Once again, Sue found support in every corner. Her entire
family made arrangements to make the trip to Rochester to be by her side. And
while she lye in the hospital bed waiting to be taken away to surgery, her
children, now adults, saw her for what they thought would be the last time.
They consoled her. They laughed with her. Many tears were
shed.
The surgery turned out to be more difficult than anyone imagined. The family received updates every few hours on her condition and the
hospital staff was careful not to raise any hopes of a smooth finish. At
midnight, the surgeon spoke with the family: Sue was very ill and might
not make it off the operating table. The family prepared for the gravest
of situations. But in what seemed like yet another miracle, she did.
The night was very critical, but she made it through that, too.
Weeks later, on the day she was to leave the hospital to go home,
she had a visitor - a nurse who had been present for the surgery. She said
she simply wanted to meet the woman whom she truly believed was the strongest
woman she had ever met. She also told her that the surgeon who performed
the surgery now had a nickname throughout the hospital among the nursing staff:
The Miracle Worker.
Sue recovered from the surgery and her heart even improved over
the days and months ahead. Then, suddenly, in the summer of 2000, she
suffered a stroke. Her family traveled through the night to be by her
bedside and stayed with her for weeks until she was in the clear. Miraculously,
no major physical damage was done. But she would need weeks of
occupational therapy to strengthen her brain, for the stroke had stripped her of
any cognate logic. So her children helped her through the worst: re-learning
how to read a phone book, re-learning the names of loves ones, re-learning how
to tie her shoes. Eventually, she recovered all that was lost and came
away from it with more inner strength than she had when she went in.

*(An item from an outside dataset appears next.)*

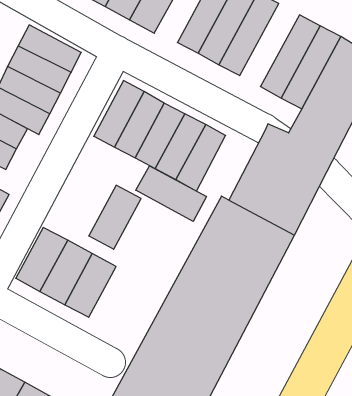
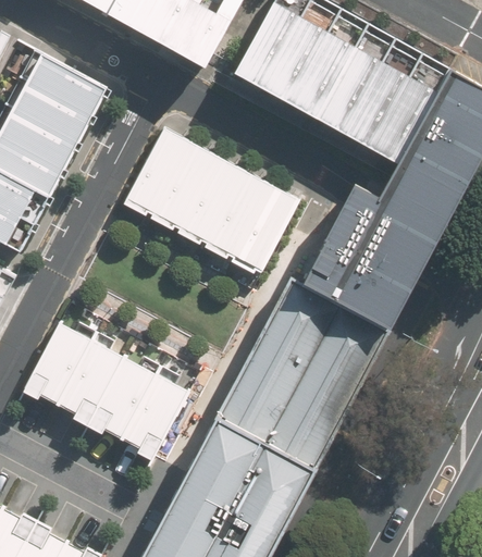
building: none -> [317,26,395,135]
building: [136,166,206,221] -> none
building: [89,185,141,249] -> [119,371,187,455]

That was nearly three years ago. Today, Sue is a thriving
51-yr. old wife and mother of three girls, three son-in-laws, one grandson and
another on the way. You see, this is not a story you should shed tears
over. This is a story about survival. This is a story about the
strongest woman I have always had the pleasure to call my mom. My name
is
Megan and I'm the oldest daughter, the one she was never supposed to be able
to
have.
Will you grant her a Whirly Girl award? Maybe not - there
are others out there who, God forbid, have probably been through worse. But
is she deserving of recognition for all the pain, recognition for her strength
and diligence, recognition for her unwavering bravery and faith in God? You
betcha. And her family recognizes it every single day.